■ **Work instruction**
The answer must be every line of the records below that contains the word "rounded".

■ **Data to process**
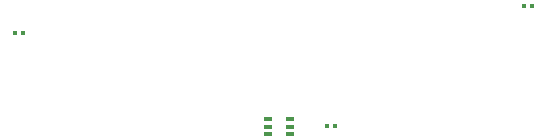
<source format=gbr>
%TF.GenerationSoftware,KiCad,Pcbnew,8.0.0*%
%TF.CreationDate,2024-03-29T22:46:43+01:00*%
%TF.ProjectId,carte_generale,63617274-655f-4676-956e-6572616c652e,Cyril_ Eliott*%
%TF.SameCoordinates,Original*%
%TF.FileFunction,Paste,Top*%
%TF.FilePolarity,Positive*%
%FSLAX46Y46*%
G04 Gerber Fmt 4.6, Leading zero omitted, Abs format (unit mm)*
G04 Created by KiCad (PCBNEW 8.0.0) date 2024-03-29 22:46:43*
%MOMM*%
%LPD*%
G01*
G04 APERTURE LIST*
G04 Aperture macros list*
%AMRoundRect*
0 Rectangle with rounded corners*
0 $1 Rounding radius*
0 $2 $3 $4 $5 $6 $7 $8 $9 X,Y pos of 4 corners*
0 Add a 4 corners polygon primitive as box body*
4,1,4,$2,$3,$4,$5,$6,$7,$8,$9,$2,$3,0*
0 Add four circle primitives for the rounded corners*
1,1,$1+$1,$2,$3*
1,1,$1+$1,$4,$5*
1,1,$1+$1,$6,$7*
1,1,$1+$1,$8,$9*
0 Add four rect primitives between the rounded corners*
20,1,$1+$1,$2,$3,$4,$5,0*
20,1,$1+$1,$4,$5,$6,$7,0*
20,1,$1+$1,$6,$7,$8,$9,0*
20,1,$1+$1,$8,$9,$2,$3,0*%
G04 Aperture macros list end*
%ADD10RoundRect,0.079500X0.079500X0.100500X-0.079500X0.100500X-0.079500X-0.100500X0.079500X-0.100500X0*%
%ADD11RoundRect,0.079500X-0.079500X-0.100500X0.079500X-0.100500X0.079500X0.100500X-0.079500X0.100500X0*%
%ADD12R,0.650000X0.400000*%
G04 APERTURE END LIST*
D10*
%TO.C,R2*%
X197739000Y-101346000D03*
X197049000Y-101346000D03*
%TD*%
D11*
%TO.C,R1*%
X223490000Y-109220000D03*
X224180000Y-109220000D03*
%TD*%
%TO.C,R3*%
X240155000Y-99000000D03*
X240845000Y-99000000D03*
%TD*%
D12*
%TO.C,U7*%
X218445000Y-108585000D03*
X218445000Y-109235000D03*
X218445000Y-109885000D03*
X220345000Y-109885000D03*
X220345000Y-109235000D03*
X220345000Y-108585000D03*
%TD*%
M02*

</source>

■ **Task answer**
0 Rectangle with rounded corners*
0 Add four circle primitives for the rounded corners*
0 Add four rect primitives between the rounded corners*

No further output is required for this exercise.